■ Passage:
● ● ●
Re: Warnings, RFC 1522, and ISO-8859-1

Martin J. Duerst:
>
>Hello Koen,
>
>Many thanks for your information.
>
>> Martin J. Duerst:
>> >
>> [...]
>> >Now back to the MAIN POINT: Can anybody explain to me why
>> >ISO-8859-1 was choosen as a default for TEXT in headers
>> >and warnings? 
>> 
>> The TEXT encoding was US-ASCII in HTTP/1.0 (RFC1945),
>
>Not true. RFC1945 explicitly allows octets from character sets
>other than US-ASCII (which means octets with the 8th bit set).

Yes, but it does not tell you how to interpret octets with the 8th bit set.
So the bottom line is that you can depend on US-ASCII and nothing else.

[...]
>> but it got changed
>> into ISO-8859-1 for HTTP/1.1 because HTML uses ISO-8859-1.  
>
>HTML 2.0, as of Nov. 1995 (RFC1866) already contained very
>clear language that HTML will move to ISO-10646.

RFC1866 also contains very clear language about HTML user agents supporting
ISO-8859-1 by default, so this is what we took.

I'm sure that, if more i18n specalists had reviewed an commented on the
HTTP/1.1 draft before last call, we could have written a draft better
prepared for i18n.  But there weren't and we didn't.

> Also, there
>is a big difference between entity bodies (where the agreement
>is that "charset" should be labelled as far as legacy browsers
>don't prevent that) and headers (where labeling only makes
>sense for 7-bit email, but is not necessary with UTF-8).
● ● ●
■ Provided data:
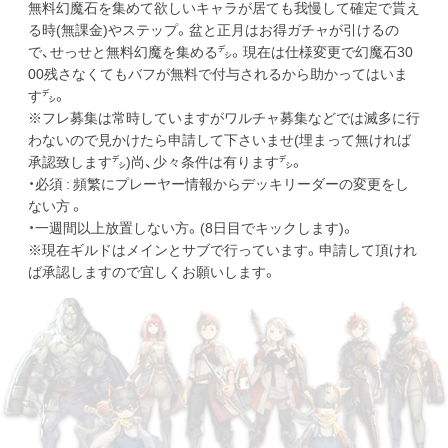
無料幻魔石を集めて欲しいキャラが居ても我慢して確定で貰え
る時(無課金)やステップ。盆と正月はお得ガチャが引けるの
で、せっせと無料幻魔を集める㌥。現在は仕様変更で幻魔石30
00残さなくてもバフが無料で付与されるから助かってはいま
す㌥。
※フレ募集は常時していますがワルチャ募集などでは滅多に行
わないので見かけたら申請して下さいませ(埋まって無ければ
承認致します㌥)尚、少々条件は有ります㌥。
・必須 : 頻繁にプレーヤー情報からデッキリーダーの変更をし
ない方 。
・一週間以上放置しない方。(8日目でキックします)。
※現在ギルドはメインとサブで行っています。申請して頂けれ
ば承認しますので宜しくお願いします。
● ● ●
■ Instructions for the task: In the mailing-list reply about RFC 1522 and ISO-8859-1, which character set does RFC1866 say HTML user agents support by default? The items play no part in this exercise.

■ Exercise result: ISO-8859-1.